Nope. It still took more than 8 minutes.
Switching between stdin
and file reader didn't seem to make a lot of difference either. Just to make sure, I implemented and instrumented a naive read-all implementation. It loaded the entire dataset into RAM in 12 seconds, then proceeded to chew it for 8 minutes. So IO isn't the culprit.
Next potential hotspot was date parsing. So I hardcoded it away.
/*guard let from = dateFormatter.date(from: parts[0]), let to = dateFormatter.date(from: parts[1]) else {
print("Invalid dates: \(parts[0]), \(parts[1])")
return
}*/
//let elapsed = to.timeIntervalSince(from)
let elapsed:Double = 60
Even with this, the code took between 59 and 61 seconds to run.

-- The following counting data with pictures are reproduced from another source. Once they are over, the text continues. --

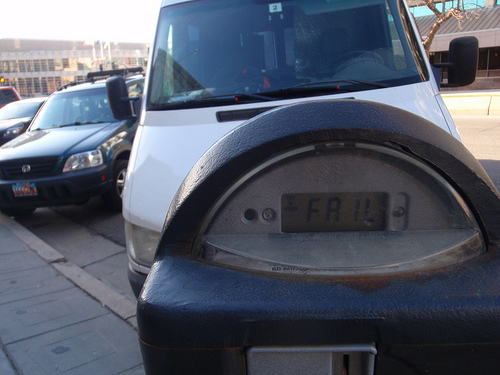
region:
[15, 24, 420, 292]
the cars are parked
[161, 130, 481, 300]
top of the meter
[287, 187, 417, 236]
screen on the meter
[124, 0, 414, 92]
windshield of the van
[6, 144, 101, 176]
front of the car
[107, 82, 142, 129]
mirror on the van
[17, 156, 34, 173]
logo on the car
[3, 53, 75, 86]
windows on the building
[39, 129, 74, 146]
reflection on the hood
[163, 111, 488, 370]
black parking meter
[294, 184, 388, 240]
black letters on display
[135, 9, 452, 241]
white van behind meter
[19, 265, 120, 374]
sidewalk is dark grey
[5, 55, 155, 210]
blue car near van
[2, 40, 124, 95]
large building on left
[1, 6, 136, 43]
grey and bright sky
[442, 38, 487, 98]
large black rear view mirrors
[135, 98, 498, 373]
A black parking meter.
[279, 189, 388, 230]
Screen on a parking meter.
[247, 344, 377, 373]
A coin slot on a meter.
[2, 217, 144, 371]
Part of a sidewalk.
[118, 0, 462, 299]
A van parked at the curb.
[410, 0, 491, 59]
Part of a tree.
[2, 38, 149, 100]
A building behind the cars.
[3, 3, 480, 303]
Cars parked at the curb.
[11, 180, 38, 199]
A cars license plate.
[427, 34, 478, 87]
A vans side mirror.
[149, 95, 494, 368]
black parking meter on sidewalk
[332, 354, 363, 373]
entry for the coins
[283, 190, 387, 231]
display screen on meter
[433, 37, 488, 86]
side view mirror on left side of van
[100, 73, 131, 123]
sideview mirror on right side of van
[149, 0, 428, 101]
windshield on the white van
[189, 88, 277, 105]
windshield wiper on windshield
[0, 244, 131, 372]
cement pavement on the ground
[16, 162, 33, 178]
symbol of the car company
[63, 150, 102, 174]
headlight on the truck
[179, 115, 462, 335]
black meter near van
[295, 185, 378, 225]
black letters on timer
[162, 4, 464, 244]
white van behind meter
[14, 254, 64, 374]
dark grey sidewalk near van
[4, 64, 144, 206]
blue truck near van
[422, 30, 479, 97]
black driver's side mirror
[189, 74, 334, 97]
black windshield wipers on van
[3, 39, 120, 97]
brown building in distance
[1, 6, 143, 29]
grey and bright sky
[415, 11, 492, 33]
brown roof on building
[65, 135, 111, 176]
light on a car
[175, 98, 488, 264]
parking meter on sidewalk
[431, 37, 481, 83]
mirror on a van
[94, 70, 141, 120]
mirror on a van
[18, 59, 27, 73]
A window on a building.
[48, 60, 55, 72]
A window on a building.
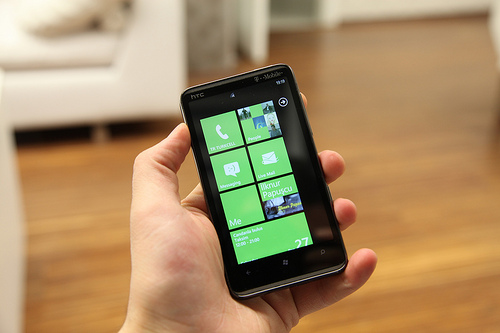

Finally, I removed the Accumulator
class and dynamic onLine
delegation, and did the entire work inside one function. That brought it down to 45 seconds, which, considering this code does little more than iterate through lines, is... pretty terrible.
In the end, I failed to find any one silver bullet chokepoint I could get rid of and make this program perform. Swift was just slower than C#, no matter what I tried.
But what about that article claiming how Swift web frameworks are already faster than node.js? Well, I put together a quick node.js solution, and it chewed through the entire list in 40 seconds. So much for that.
Maybe I am just doing something incredibly stupid here, but I can't imagine what could that be. Feel free to clone the code and check it out yourselves.
Conclusion
The wild love afair with Swift is over and warts are starting to show up. Linux support is lackluster. API-s are incomplete. Documentation, outside of the excellent language guide, is too abstract and fragmented between different versions.
The language may be better than Objective-C, but it's still way too fussy and verbose compared to its closest inspiration, C#. Both ayende's C# implementation and my node version look (in my eyes) leaner and cleaner than Swift.
Worst of all, Swift on Linux is slow. Whatever magic Apple is doing on iOS, so far it didn't seem to translate into my VM.
Server side Swift in 2017 just doesn't seem to be ready for prime time.
But that doesn't mean it never will be. I still like some of its innovations and clean-slate optimism that every new language brings. Time is surely on Swift's side. I will definitely keep an eye on it over the coming months and years.